What inspired you to write this story?

One of my favorite 20th century authors is Graham Greene who wrote novels he called entertainments. He was a Catholic whose work often dealt with his faith and his own doubts as a believer. (I’m not a Catholic, not even a lapsed one; though I was born in a Catholic country like Colombia, and my family was and still is Catholic.) Greene was famous, too, for his political novels, many of which where set in places like Vietnam, Mexico, Haiti, and Africa. He was writing in the tradition of Joseph Conrad, for whom travel was essential in order to say what he had discovered about the world and about human beings. (Maybe that’s the influence of Don Quixote on Greene’s work.) In retrospect, I see that Like this Afternoon Forever drew inspiration from a Graham Greene novel, The Power and the Glory, which is about a debauched Catholic priest in Mexico during the time of the Mexican revolution. I wanted to write my novel in Greene’s cinematic style.

Another Catholic writer, Flannery O’Connor, had a profound influence on me, when I started out. However, when I was writing my book, I also had in mind some films I love about priests and nuns. French films such as Pierre Morin, Priest, by Jacques Becquer, and Diary of a Country Priest, by Robert Bresson, are works that affected me in powerful ways. On a less existential note, I also love A Nun’s Story, a thoughtful, yet sensual and emotional, movie in which Audrey Hepburn makes us care about the plight of a rebellious Belgian nun.

What challenges did you encounter while writing this book?

After my partner died in 2010, I had a complete “melt down” that went on for over three years. Since the start of my writing career in English (I wrote my first four books in Spanish), Bill had been my number one fan: he read every word I wrote. What’s more, when I showed little interest in publishing my poetry in English, he started a small press and published the two volumes that have appeared so far. When he died, I couldn’t continue writing without his constant encouragement. When I finally began to scribble something, most of the time I was incapable of writing more than one or two sentences a day. Sometimes I felt as if I were scratching every word with my fingernails on the walls of my study.

Can you tell us about your writing process?

I had to do a good deal of research, and some traveling. The hardest thing is, of course, to create characters that I see as real people—not literary conceits. My process is somewhat influenced by method acting: I have to do an intense job of introspection to find out what is veiled under the skins of these people.

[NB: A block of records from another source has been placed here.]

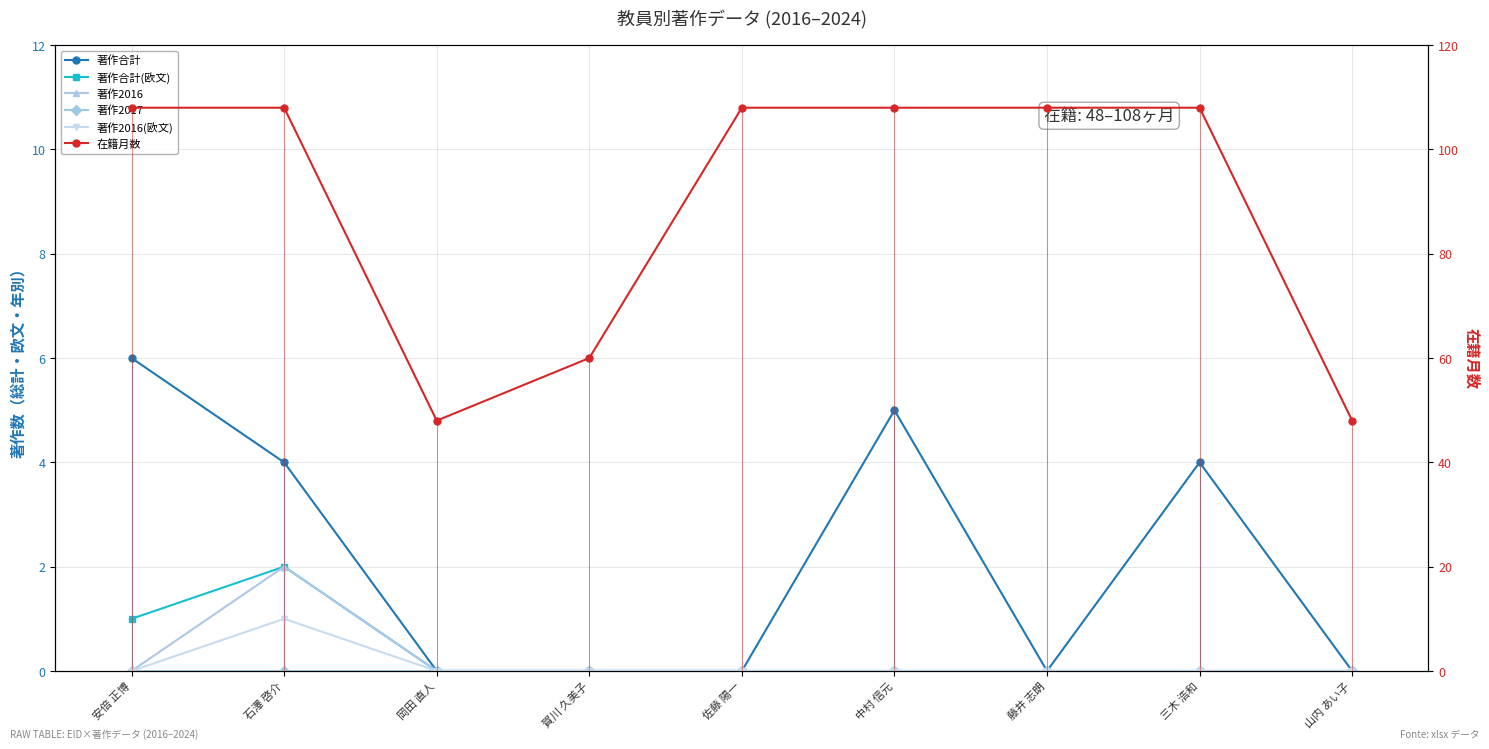

What is the greatest value displayed?

108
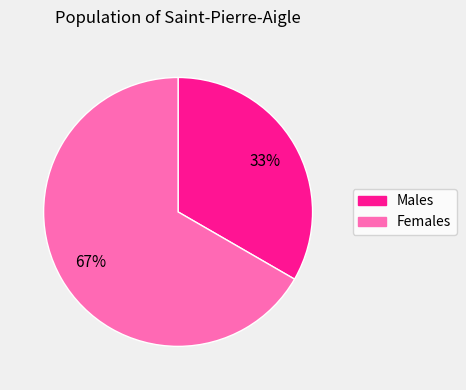

True or false: Males accounts for 33% of the total.

True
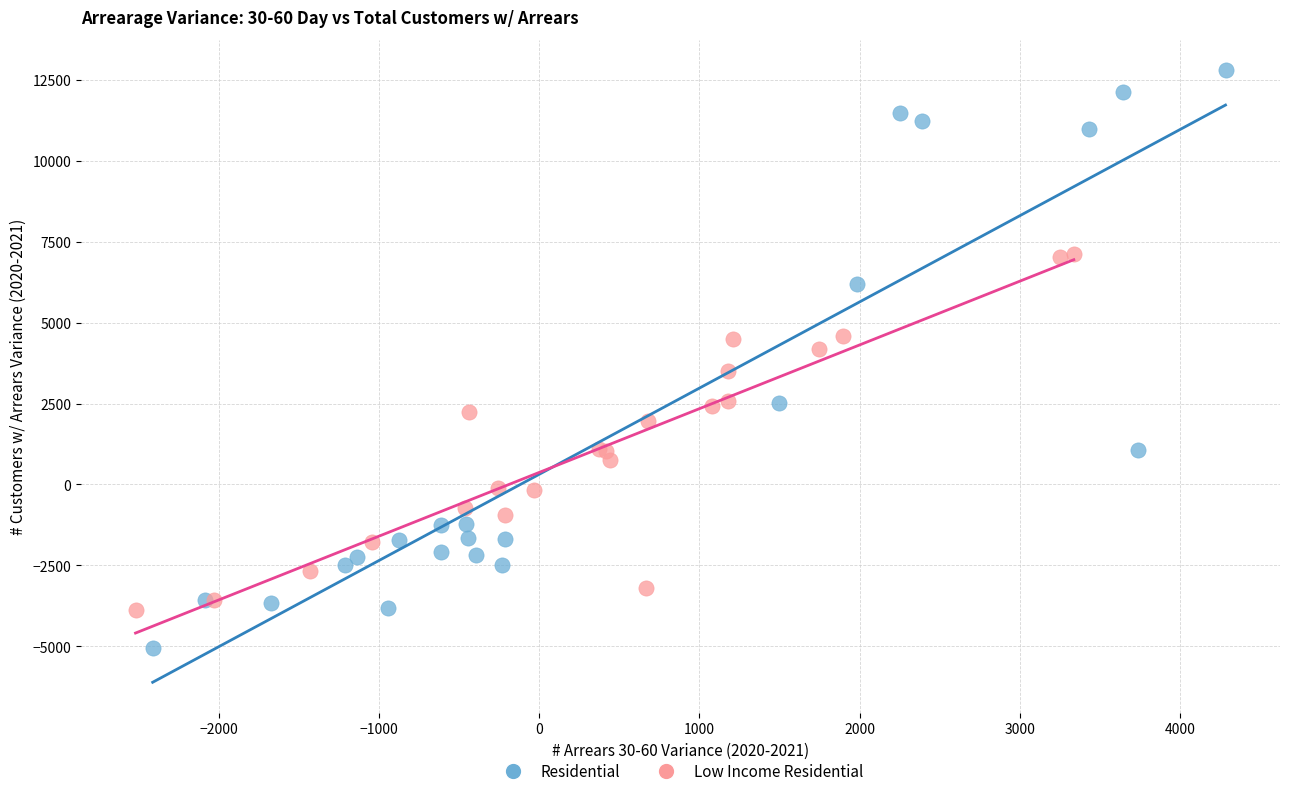

Which series contains the highest Y value?

Residential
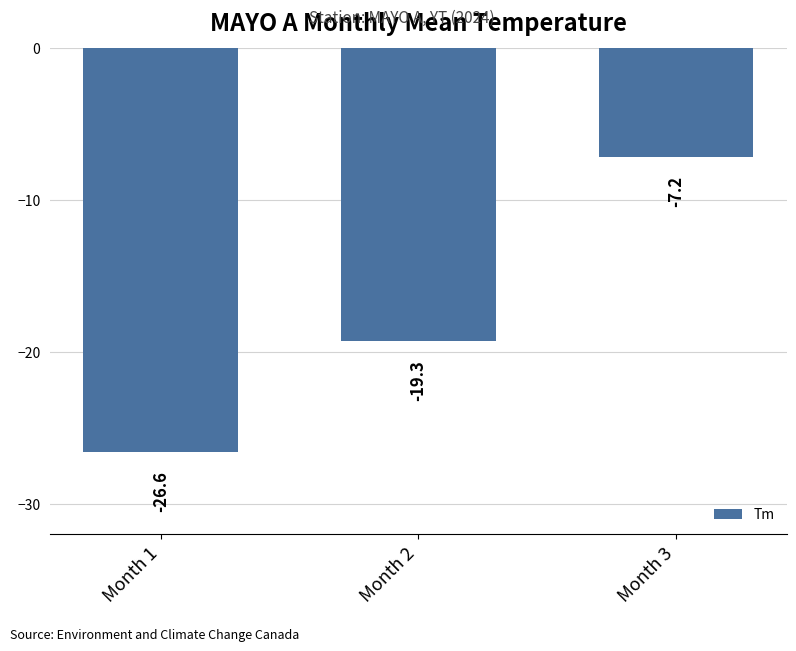

The value at Month 2 is -19.3. True or false?

True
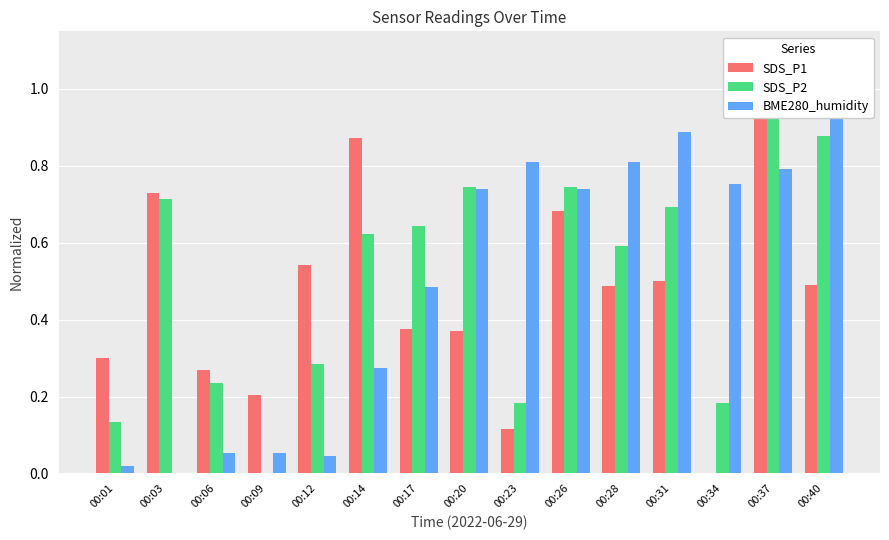

What is the total value across all series at 00:12?

0.9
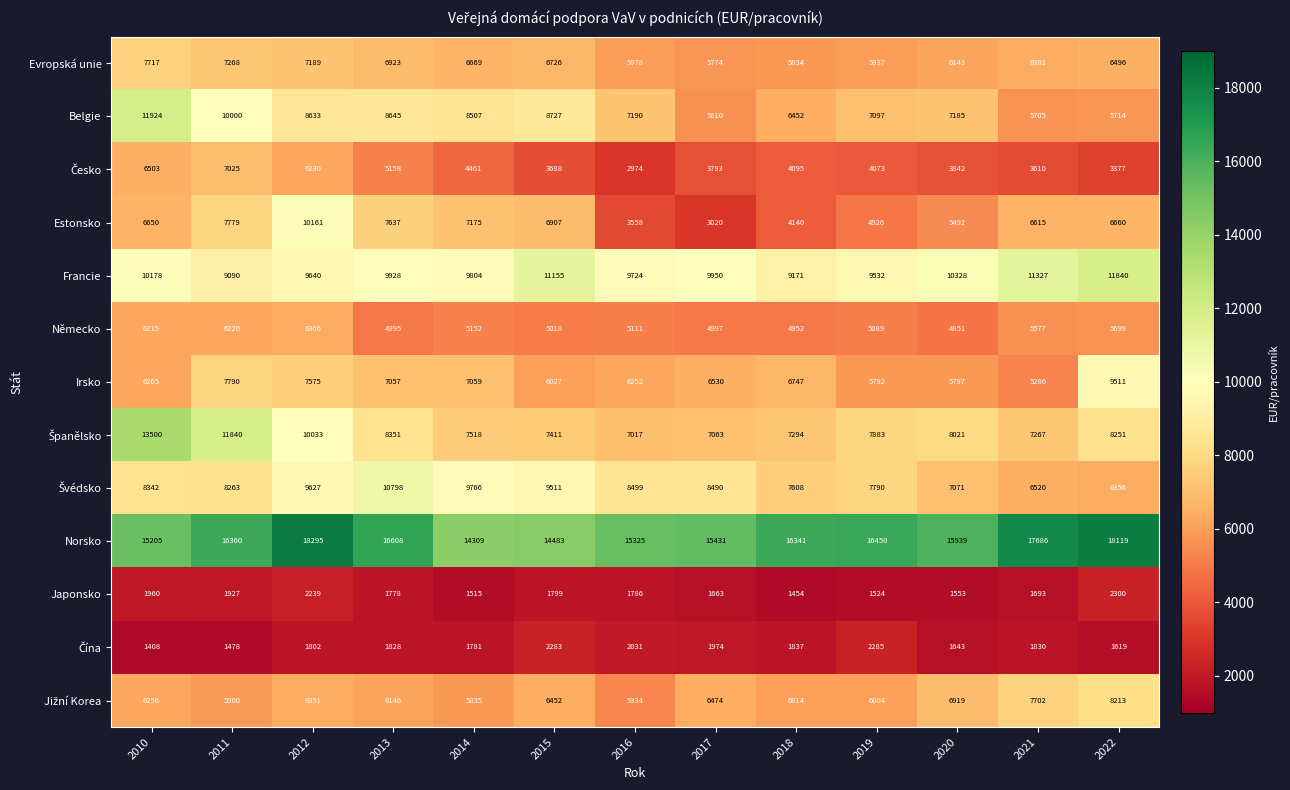

The Belgie series shows 8645 at 2013. True or false?

True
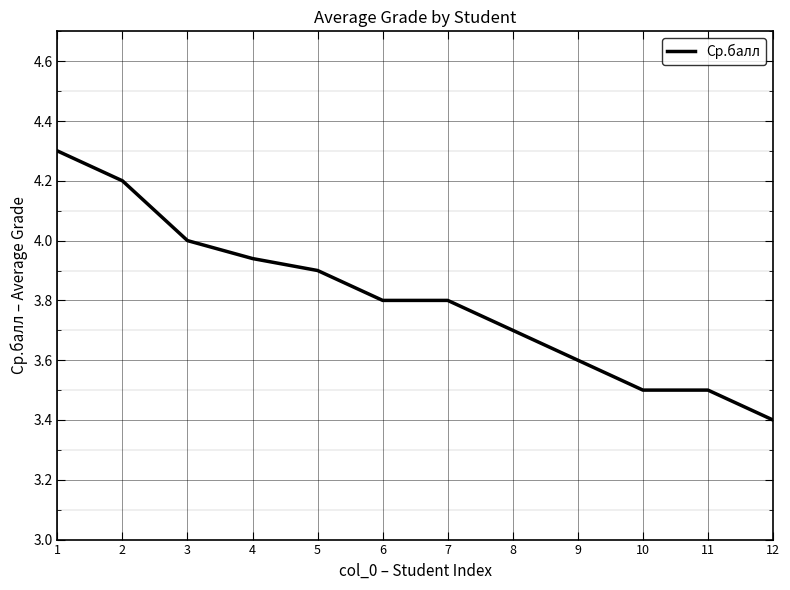

At which label is the value closest to 3?

12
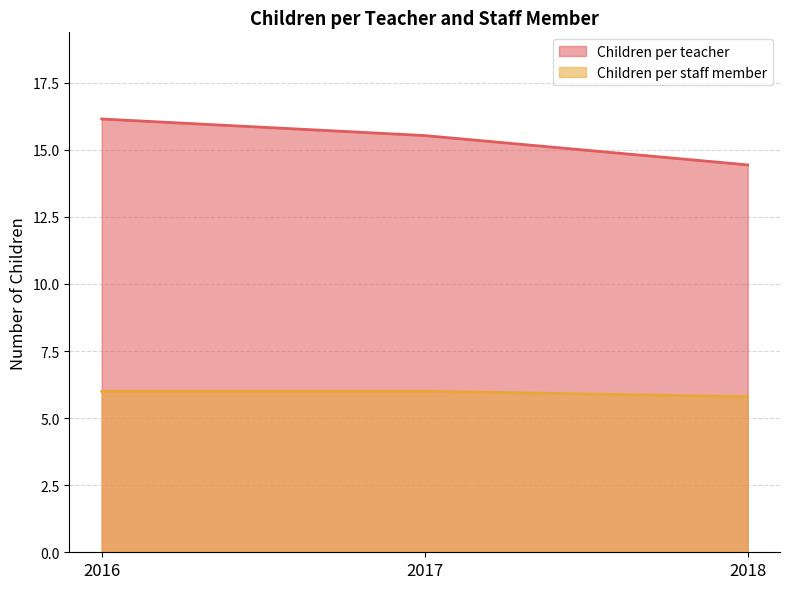

What is the spread (max minus min) of values at 2017?

9.5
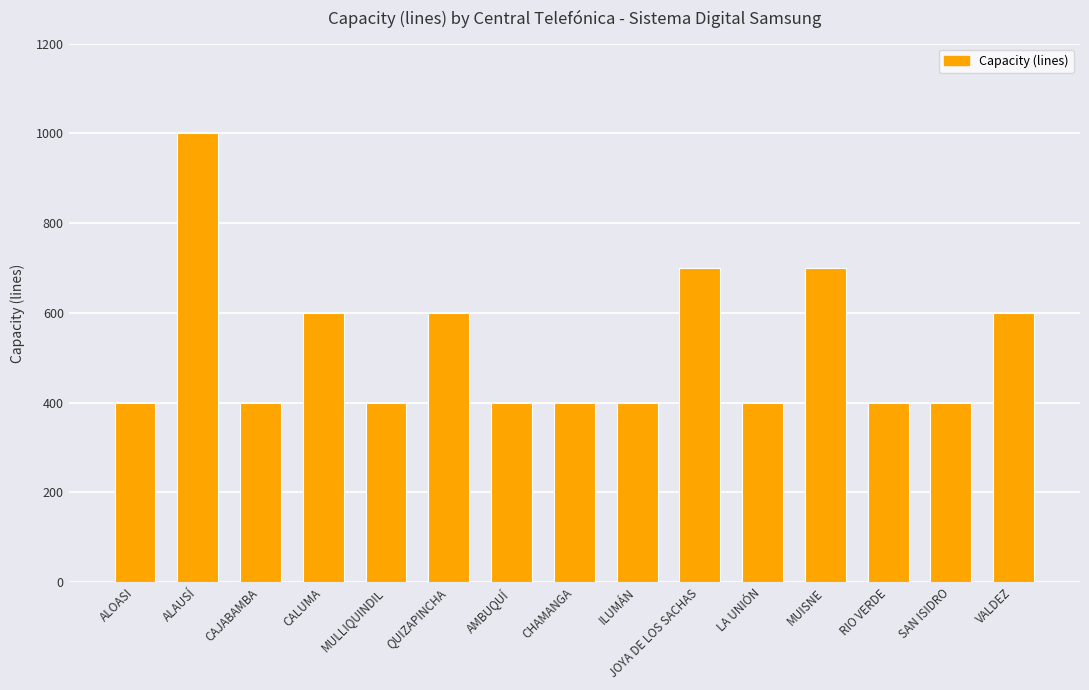

What is the label of the 11th bar from the right?

MULLIQUINDIL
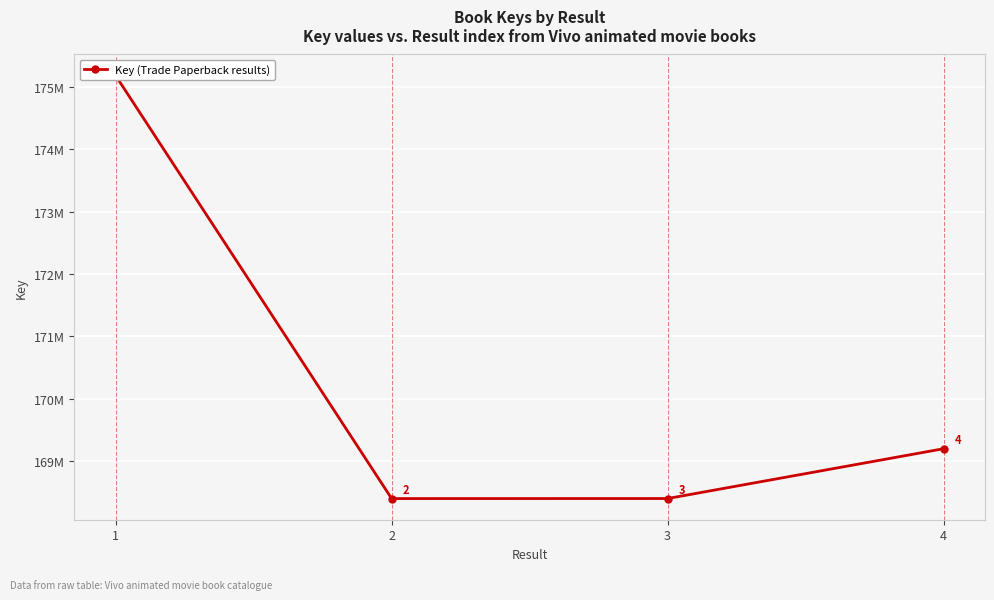

Count the number of categories in the chart.

4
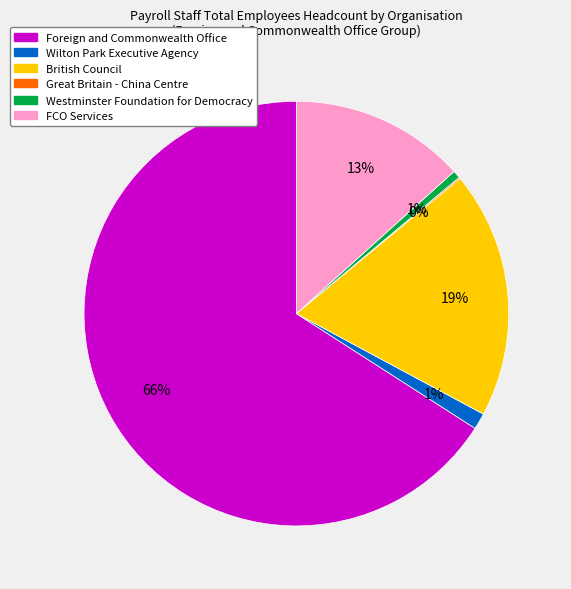

Is the sum of Westminster Foundation for Democracy and British Council greater than half?

No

Often, I ended up thinking not what I thought might be the most obvious truth for me, but what they might have thought or done.

What surprised you about this book?

At every turn of the novel, the characters surprised me. I would say the way I ended up caring so much about these two men, so different from me, is what surprised me the most.

What are you excited for readers to discover?

I have published seven novels, and I never know what to expect from the reading public. All my books are outwardly different (though in all of them I explore the same themes.) Whenever I publish a new novel, I encounter pretty much a new readership. In Colombia, where the novel came out in translation this year, I was surprised by the intense and personal reactions of the people who wrote to me. I wonder how American readers will respond to a political/religious novel.

What are you working on now?

I’m writing a short novel about a boy and a rooster.